Depuis deux ans environ, mes activités m'amènent à voyager en moyenne six à dix fois par an. Pour chaque déplacement, j'essaie de réserver un siège près d'un hublot, de préférence par sur l'aile, afin de bénéficier d'une vue dégagée. Il arrive que je sois assis à côté d'une personne qui, du départ jusqu'à l'arrivée, conserve les écouteurs soudés au crâne, et qui de ce fait ne présente aucun intérêt en tant que compagnon de voyage. A l'inverse, on a parfois pour voisin(e) une personne qui considère la cabine un peu comme un salon, et le voyage comme une occasion propice à la conversation. De toute manière, dans mon sac à dos sont disposés un ordinateur portable sur lequel ont été téléchargés les dossiers liés à la réunion à laquelle je me rends, un livre ou deux, la conntectique pour s'adapter aux prises du Royaume-Uni, du Brésil ou d'Australie, et l'appareil de photo. Après avoir transporté un réflex numérique doté d'un objectif volumineux, je me suis résolu à utiliser un compact présentant un bon compromis entre le faible encombrement et une qualité d'image acceptable, en l'occurence un Canon G10.

Pour aller à la rencontre des nuages, l'aventure commence  dès l'envol : en moyenne en 30 à 40 secondes, l'avion atteint la vitesse de décollage face au vent, et le voyage commence pour de bon lorsqu'on entend le train d'atterrissage se rétracter. Certains aéroports sont familiers, avec la ville attenante qui, avec l'ascension, se dissout dans un paysage grandissant. D'autres réservent des surprises, comme la piste à Ajaccio dont on se demande si elle est vraiment assez longue pour ce Boeing 747.
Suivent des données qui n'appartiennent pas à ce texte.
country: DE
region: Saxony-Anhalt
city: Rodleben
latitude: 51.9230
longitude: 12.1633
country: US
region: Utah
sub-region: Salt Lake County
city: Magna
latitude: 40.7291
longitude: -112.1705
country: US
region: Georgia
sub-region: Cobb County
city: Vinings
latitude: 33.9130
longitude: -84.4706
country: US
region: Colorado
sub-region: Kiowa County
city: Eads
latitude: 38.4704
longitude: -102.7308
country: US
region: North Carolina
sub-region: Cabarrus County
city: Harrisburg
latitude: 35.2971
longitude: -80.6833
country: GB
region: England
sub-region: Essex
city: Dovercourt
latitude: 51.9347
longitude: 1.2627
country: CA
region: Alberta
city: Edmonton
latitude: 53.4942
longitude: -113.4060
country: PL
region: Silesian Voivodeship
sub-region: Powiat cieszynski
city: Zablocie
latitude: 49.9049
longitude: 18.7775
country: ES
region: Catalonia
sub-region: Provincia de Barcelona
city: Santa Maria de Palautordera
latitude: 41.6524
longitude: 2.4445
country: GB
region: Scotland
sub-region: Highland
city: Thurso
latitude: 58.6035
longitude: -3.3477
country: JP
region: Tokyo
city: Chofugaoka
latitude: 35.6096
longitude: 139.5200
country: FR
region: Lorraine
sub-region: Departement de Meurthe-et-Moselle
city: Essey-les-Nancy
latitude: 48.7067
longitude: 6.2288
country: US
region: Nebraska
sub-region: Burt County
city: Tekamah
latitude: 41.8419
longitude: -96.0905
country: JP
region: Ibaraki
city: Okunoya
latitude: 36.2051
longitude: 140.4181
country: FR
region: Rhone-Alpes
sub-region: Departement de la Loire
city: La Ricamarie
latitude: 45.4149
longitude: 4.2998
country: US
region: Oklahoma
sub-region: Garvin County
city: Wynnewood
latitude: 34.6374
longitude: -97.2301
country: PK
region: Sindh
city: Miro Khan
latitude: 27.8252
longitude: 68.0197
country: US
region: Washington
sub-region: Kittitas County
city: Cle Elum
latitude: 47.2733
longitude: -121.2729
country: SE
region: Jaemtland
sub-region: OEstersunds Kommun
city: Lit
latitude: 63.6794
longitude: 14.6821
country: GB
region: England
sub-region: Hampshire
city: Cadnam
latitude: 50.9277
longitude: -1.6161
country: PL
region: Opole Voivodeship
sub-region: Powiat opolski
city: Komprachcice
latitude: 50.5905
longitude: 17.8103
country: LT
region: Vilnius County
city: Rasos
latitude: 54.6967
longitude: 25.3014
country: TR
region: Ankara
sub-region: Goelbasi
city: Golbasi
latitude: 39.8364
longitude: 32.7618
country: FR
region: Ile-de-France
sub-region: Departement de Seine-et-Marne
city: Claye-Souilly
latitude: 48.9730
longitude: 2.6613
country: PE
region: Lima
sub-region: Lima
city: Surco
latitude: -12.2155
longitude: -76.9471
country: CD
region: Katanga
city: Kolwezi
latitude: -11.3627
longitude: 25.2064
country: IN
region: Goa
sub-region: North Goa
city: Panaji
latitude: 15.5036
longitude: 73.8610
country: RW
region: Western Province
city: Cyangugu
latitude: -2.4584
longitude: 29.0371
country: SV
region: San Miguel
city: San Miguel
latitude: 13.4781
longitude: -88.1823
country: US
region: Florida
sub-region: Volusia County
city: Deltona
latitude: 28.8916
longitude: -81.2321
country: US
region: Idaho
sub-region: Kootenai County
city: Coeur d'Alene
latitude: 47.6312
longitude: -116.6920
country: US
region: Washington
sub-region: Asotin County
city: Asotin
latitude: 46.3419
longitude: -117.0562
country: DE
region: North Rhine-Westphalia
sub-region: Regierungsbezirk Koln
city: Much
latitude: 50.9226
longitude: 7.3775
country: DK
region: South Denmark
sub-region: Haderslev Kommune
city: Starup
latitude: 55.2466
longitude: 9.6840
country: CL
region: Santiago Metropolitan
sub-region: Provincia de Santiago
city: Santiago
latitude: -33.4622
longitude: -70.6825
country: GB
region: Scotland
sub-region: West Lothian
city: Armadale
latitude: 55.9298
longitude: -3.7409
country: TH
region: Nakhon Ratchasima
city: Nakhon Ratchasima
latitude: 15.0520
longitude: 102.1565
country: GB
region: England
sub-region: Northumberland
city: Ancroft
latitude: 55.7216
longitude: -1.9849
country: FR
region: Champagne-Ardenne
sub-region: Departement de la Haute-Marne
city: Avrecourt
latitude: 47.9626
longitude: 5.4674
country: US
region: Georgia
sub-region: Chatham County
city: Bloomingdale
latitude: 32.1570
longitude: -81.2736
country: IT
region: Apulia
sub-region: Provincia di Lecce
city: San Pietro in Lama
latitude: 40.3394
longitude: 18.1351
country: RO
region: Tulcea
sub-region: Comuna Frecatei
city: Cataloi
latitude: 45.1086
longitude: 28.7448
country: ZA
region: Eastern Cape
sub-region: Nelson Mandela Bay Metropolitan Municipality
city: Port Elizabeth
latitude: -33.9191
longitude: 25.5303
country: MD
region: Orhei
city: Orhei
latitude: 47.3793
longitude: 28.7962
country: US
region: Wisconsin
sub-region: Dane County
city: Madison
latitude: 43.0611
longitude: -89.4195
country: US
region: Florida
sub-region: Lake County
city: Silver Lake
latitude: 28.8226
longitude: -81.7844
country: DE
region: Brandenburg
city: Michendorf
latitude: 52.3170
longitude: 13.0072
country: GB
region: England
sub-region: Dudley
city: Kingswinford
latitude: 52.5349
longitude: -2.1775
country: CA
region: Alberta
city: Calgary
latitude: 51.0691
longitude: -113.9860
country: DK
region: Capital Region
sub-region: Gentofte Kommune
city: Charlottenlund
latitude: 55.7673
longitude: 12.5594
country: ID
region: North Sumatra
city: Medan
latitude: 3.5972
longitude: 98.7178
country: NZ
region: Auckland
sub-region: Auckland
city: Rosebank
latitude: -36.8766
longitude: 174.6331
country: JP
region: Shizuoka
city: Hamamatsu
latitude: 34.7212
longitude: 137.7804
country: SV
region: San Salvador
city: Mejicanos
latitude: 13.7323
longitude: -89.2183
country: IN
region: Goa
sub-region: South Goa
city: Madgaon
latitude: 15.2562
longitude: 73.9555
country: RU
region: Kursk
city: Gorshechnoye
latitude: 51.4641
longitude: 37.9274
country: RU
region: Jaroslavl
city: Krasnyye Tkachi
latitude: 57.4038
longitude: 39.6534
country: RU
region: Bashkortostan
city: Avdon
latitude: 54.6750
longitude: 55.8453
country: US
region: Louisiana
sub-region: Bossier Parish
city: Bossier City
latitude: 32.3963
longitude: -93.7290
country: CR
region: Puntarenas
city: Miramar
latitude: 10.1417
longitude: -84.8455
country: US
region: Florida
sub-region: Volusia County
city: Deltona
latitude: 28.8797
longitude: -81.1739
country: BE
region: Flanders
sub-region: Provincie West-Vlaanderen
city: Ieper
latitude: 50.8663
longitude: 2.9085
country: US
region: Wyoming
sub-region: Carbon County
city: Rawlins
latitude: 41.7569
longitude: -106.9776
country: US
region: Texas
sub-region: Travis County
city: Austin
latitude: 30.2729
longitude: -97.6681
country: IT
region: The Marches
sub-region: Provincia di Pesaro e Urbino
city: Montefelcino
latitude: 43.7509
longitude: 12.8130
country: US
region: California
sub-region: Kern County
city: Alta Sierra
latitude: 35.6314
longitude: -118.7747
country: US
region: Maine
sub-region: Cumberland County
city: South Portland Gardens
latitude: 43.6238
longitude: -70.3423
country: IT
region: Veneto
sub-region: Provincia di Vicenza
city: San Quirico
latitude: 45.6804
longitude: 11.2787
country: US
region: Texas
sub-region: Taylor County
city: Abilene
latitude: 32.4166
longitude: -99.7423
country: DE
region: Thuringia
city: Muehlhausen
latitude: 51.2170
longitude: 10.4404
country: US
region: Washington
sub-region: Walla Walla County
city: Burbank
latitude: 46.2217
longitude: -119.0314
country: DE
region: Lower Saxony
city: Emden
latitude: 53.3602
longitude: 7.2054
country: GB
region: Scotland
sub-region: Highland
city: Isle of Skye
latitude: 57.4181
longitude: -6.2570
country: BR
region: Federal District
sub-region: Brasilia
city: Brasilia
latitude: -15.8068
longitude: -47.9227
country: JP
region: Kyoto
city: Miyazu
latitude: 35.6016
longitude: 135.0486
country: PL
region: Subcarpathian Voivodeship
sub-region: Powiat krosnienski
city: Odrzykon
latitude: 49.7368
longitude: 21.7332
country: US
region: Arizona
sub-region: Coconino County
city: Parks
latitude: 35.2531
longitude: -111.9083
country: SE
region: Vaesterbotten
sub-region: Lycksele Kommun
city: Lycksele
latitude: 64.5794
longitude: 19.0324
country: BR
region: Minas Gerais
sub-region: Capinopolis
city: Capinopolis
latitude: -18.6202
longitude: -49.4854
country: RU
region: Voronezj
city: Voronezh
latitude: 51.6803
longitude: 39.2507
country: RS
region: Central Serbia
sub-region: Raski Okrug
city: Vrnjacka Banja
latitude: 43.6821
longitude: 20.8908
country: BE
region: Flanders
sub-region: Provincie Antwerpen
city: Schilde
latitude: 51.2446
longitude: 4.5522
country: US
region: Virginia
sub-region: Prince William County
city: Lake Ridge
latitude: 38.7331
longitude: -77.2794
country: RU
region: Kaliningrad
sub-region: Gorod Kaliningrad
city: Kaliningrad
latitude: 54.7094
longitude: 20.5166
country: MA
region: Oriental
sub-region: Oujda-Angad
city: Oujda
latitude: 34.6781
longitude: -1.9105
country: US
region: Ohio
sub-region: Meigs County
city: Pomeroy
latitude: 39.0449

Au cours des derniers mois, l'un des beaux périples dans les nuages a été pour moi le parcours de Copenhague à Sydney, puis retour sur Luxembourg, avec des arrêts à Francfort et Singapour. Au-dessus de l'Allemagne, à vingt minutes de l'atterrissage à Francfort, on passe au large d'une centrale électro-nucléaire dont la tour de refroidissement débite une longue colonne de vapeur d'eau :

 


Vient ensuite le long vol de Francfort à Singapour. A cette altitude, les nuits sont toujours et intensément étoilées, mais comment photographier les subtiles lueurs de la voie lactée à partir d'un avion qui bouge ? La Thaïlande, abordée par la côte Nord-Ouest, révèle l'intensité de l'évaporation des terres dans la zone subtropicale, et le vent d'Ouest dominant :

 


A mesure que le vol se poursuit vers le Sud-Est et la zone tropicale, la lumière devient plus intense, absorbée dans certaines zones par une humidité éblouissante. Le jour avance, favorisant les brumes de chaleur (ici, en survolant la Thaïlande, à proximité de la Malaisie) :




A l'approche de la Malaisie, l'avion traverse des formations nuageuses, dont certaines, orageuses, sont hautes de plusieurs kilomètres :




Durant le vol d'approche sur Singapour, l'ombre de notre avion se projette sur le détroit :




La prochaine fois, je proposerai quelques vues prises lors d'un autre voyage.